All of the securities of Roxgold issued under the Offering are subject to a hold period which will expire on March 16, 2012 in accordance with applicable Canadian securities laws.

The securities described herein have not been registered under the U.S. Securities Act of 1933, as amended, and may not be offered or sold in the United States unless registered under the Act or unless an exemption from registration is available.

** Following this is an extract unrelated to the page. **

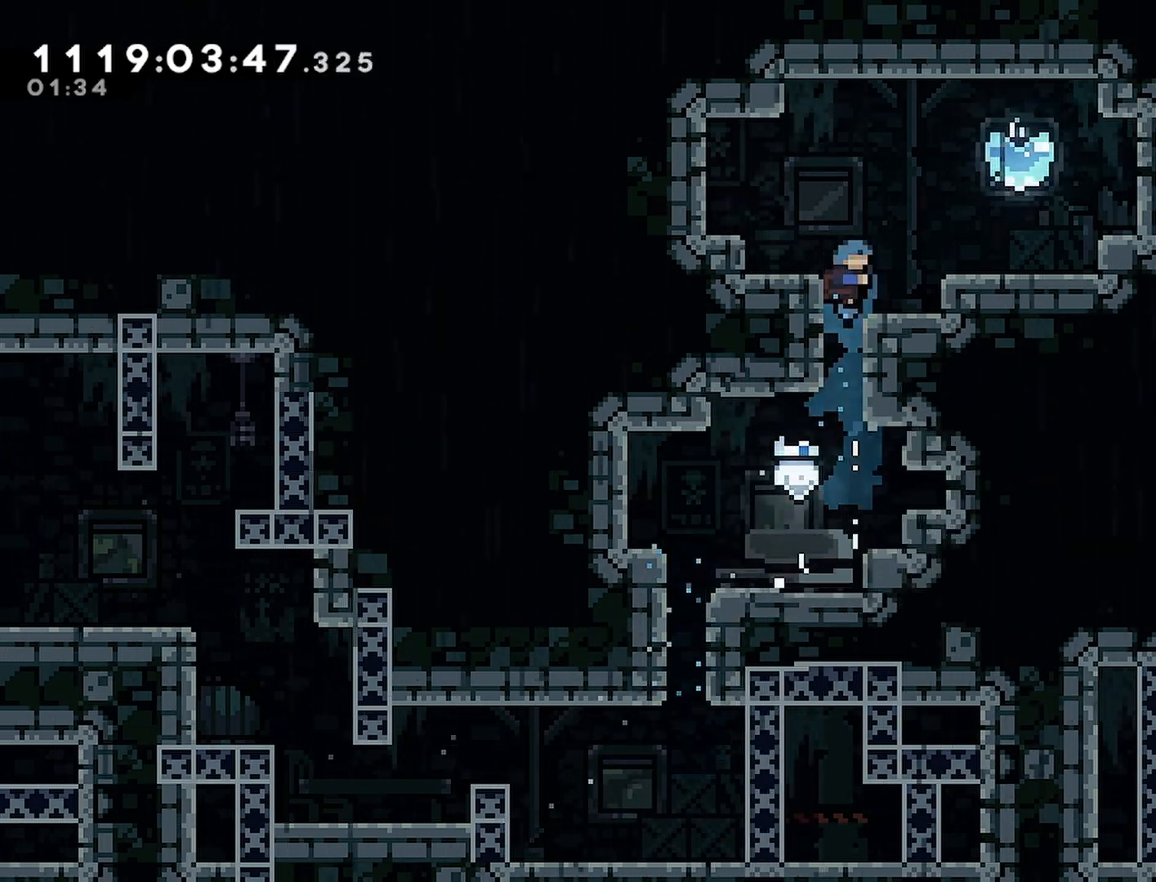
{"buttons": ["CROSS", "DPAD_RIGHT"], "left_stick": "center", "right_stick": "center", "events": [[83, "DPAD_RIGHT", "up"], [300, "CROSS", "down"], [317, "DPAD_RIGHT", "down"]]}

This news release contains forward-looking information regarding the planned purposes for the net proceeds of the Offering. This information is based on information currently available to Roxgold and there is no assurance that actual events or results will meet the expectations as expressed herein. Forward-looking information is based on the assumption that all conditions to the Offering will be met or waived and all necessary approvals obtained. Since forward-looking information is based on assumptions and addresses future events and conditions, by its very nature forward-looking information involves inherent risks and uncertainties. Actual results relating to, among other things, the planned purposes for the net proceeds of the Offering, could differ materially from those currently anticipated in such statements for many reasons such as: changes in demand and prices for minerals; delays in obtaining approvals, litigation, legislative, environmental and other judicial, regulatory, political and competitive developments; technological and operational difficulties encountered in connection with the activities of Roxgold; and other matters discussed in this news release. This list is not exhaustive of the factors that may affect Roxgold's forward-looking information. These and other factors should be considered carefully and readers should not place undue reliance on Roxgold's forward-looking information. Roxgold does not undertake to update any forward-looking information that may be made from time to time by it or on its behalf, except in accordance with applicable securities laws.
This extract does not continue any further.